Genentech doubles down on Arvinas, swelling deal to $650M

Genentech has doubled the size of its alliance with Arvinas, moving the potential value of the pact up above $650 million. The expansion of the deal gives the Roche subsidiary the chance to use Arvinas’ protein degradation technology against additional disease targets. 

Arvinas first landed a deal with Genentech two years ago, at which time more than $300 million in milestones were up for grabs. That deal covered multiple disease targets. But Genentech has now decided it wants to use Arvinas’ technology even more broadly, prompting it to return to the deal table to secure the right to work on more targets.

Genentech’s interest in Arvinas centers on a technology dubbed PROTAC, an abbreviation of proteolysis targeting chimeras. PROTACs, which grew out of the work of Dr. Craig Crews’ lab at Yale University, are small molecules designed to activate the body’s system for clearing up proteins.  

That mechanism opens the door to therapeutic attacks on a wide range of proteins, including those that have proven tough to drug using traditional small molecule inhibitors. Arvinas’ in-house work has prioritized the use of the technology to treat cancers.
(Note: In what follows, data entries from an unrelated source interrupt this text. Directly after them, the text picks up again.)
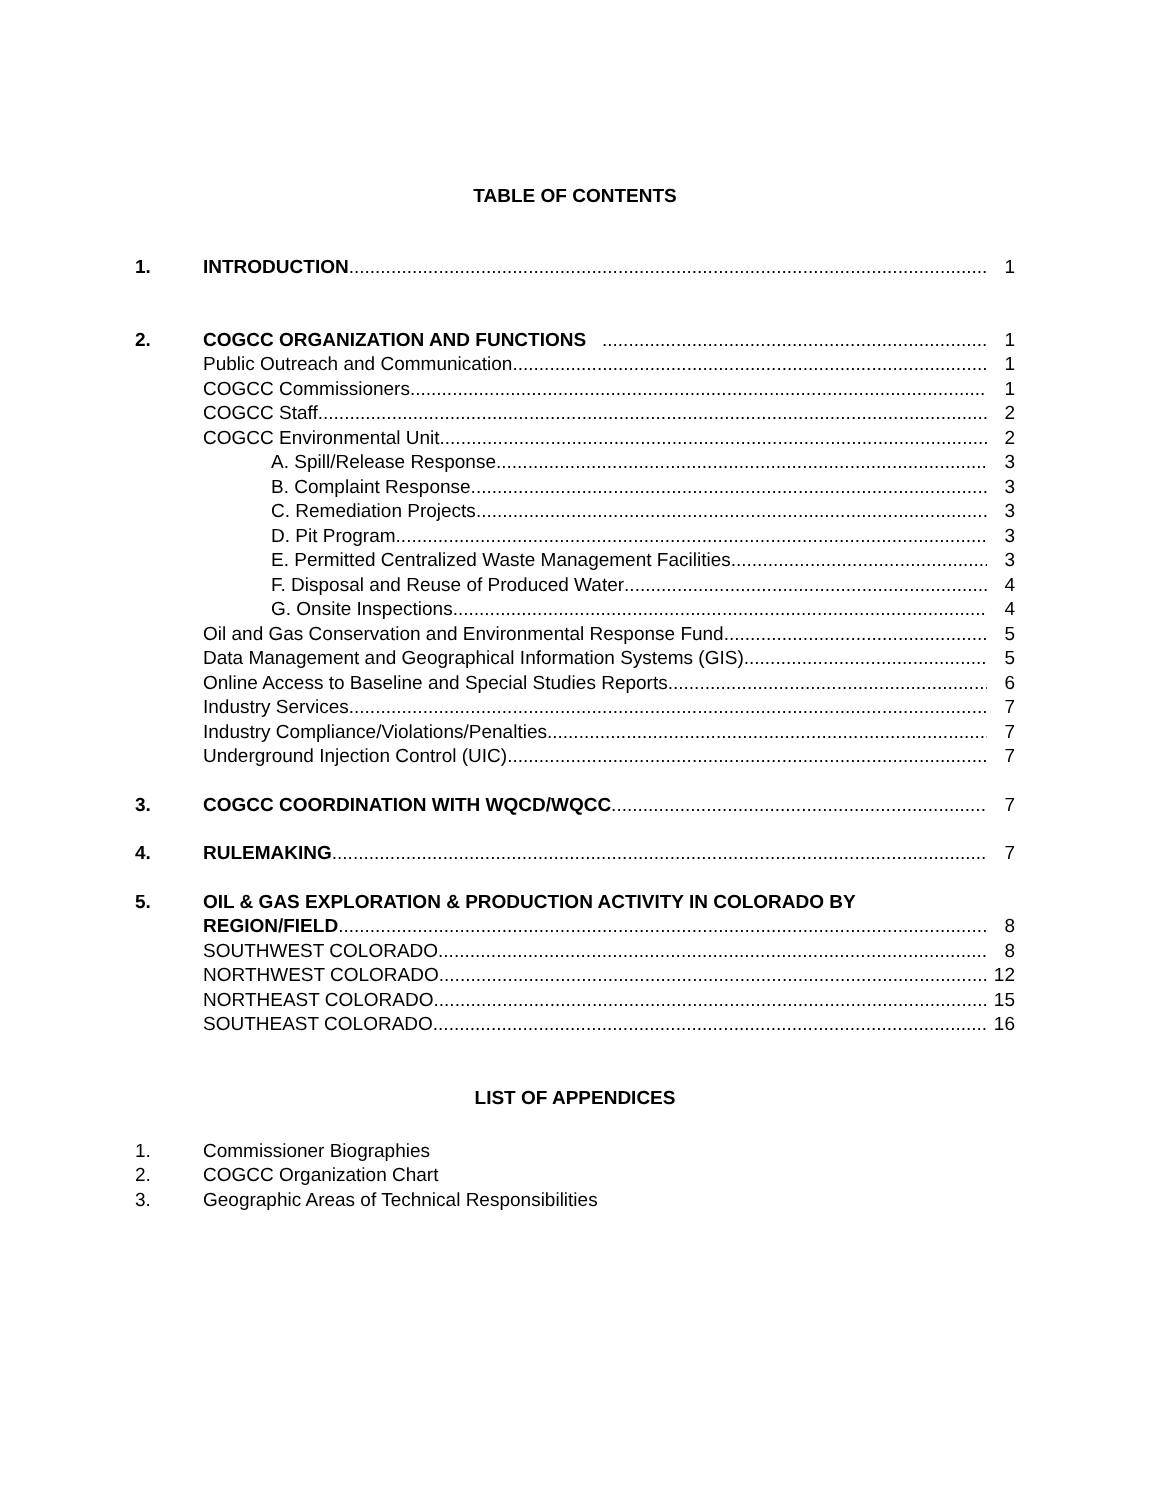TABLE OF CONTENTS
1. INTRODUCTION 1
2. COGCC ORGANIZATION AND FUNCTIONS 1
Public Outreach and Communication 1
COGCC Commissioners 1
COGCC Staff 2
COGCC Environmental Unit 2
A. Spill/Release Response 3
B. Complaint Response 3
C. Remediation Projects 3
D. Pit Program 3
E. Permitted Centralized Waste Management Facilities 3
F. Disposal and Reuse of Produced Water 4
G. Onsite Inspections 4
Oil and Gas Conservation and Environmental Response Fund 5
Data Management and Geographical Information Systems (GIS) 5
Online Access to Baseline and Special Studies Reports 6
Industry Services 7
Industry Compliance/Violations/Penalties 7
Underground Injection Control (UIC) 7
3. COGCC COORDINATION WITH WQCD/WQCC 7
4. RULEMAKING 7
5. OIL & GAS EXPLORATION & PRODUCTION ACTIVITY IN COLORADO BY
REGION/FIELD 8
SOUTHWEST COLORADO 8
NORTHWEST COLORADO 12
NORTHEAST COLORADO 15
SOUTHEAST COLORADO 16
LIST OF APPENDICES
1. Commissioner Biographies
2. COGCC Organization Chart
3. Geographic Areas of Technical Responsibilities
But the destruction of troublesome proteins has applications in fields well beyond oncology, including neuroscience.

Neither of the statements about the Genentech deals discloses how it is using the technology.

RELATED: Merck wagers $434M on Arvinas and its protein-disposal system

Arvinas landed the original deal with Genentech during a 12-month period in which it established itself as a biotech to watch. Over the course of 2015, Arvinas formed pacts with Genentech and Merck worth up to $734 million, unveiled former-Novartis’ SVP Manuel Litchman, M.D., as its CEO and wrapped up a $41.6 million series B round.

Litchman subsequently moved on to Mustang Bio, leading Arvinas to promote ex-Bristol-Myers Squibb SVP John Houston, Ph.D., from CSO to the top job. 

Under both leaders, Arvinas has worked on the Genentech and Merck pacts in parallel to its own pipeline, which recently produced an oral androgen receptor degrader candidate. Arvinas plans to move the drug, ARV-110, into the clinic in patients with metastatic castration-resistant prostate cancer in the second half of next year.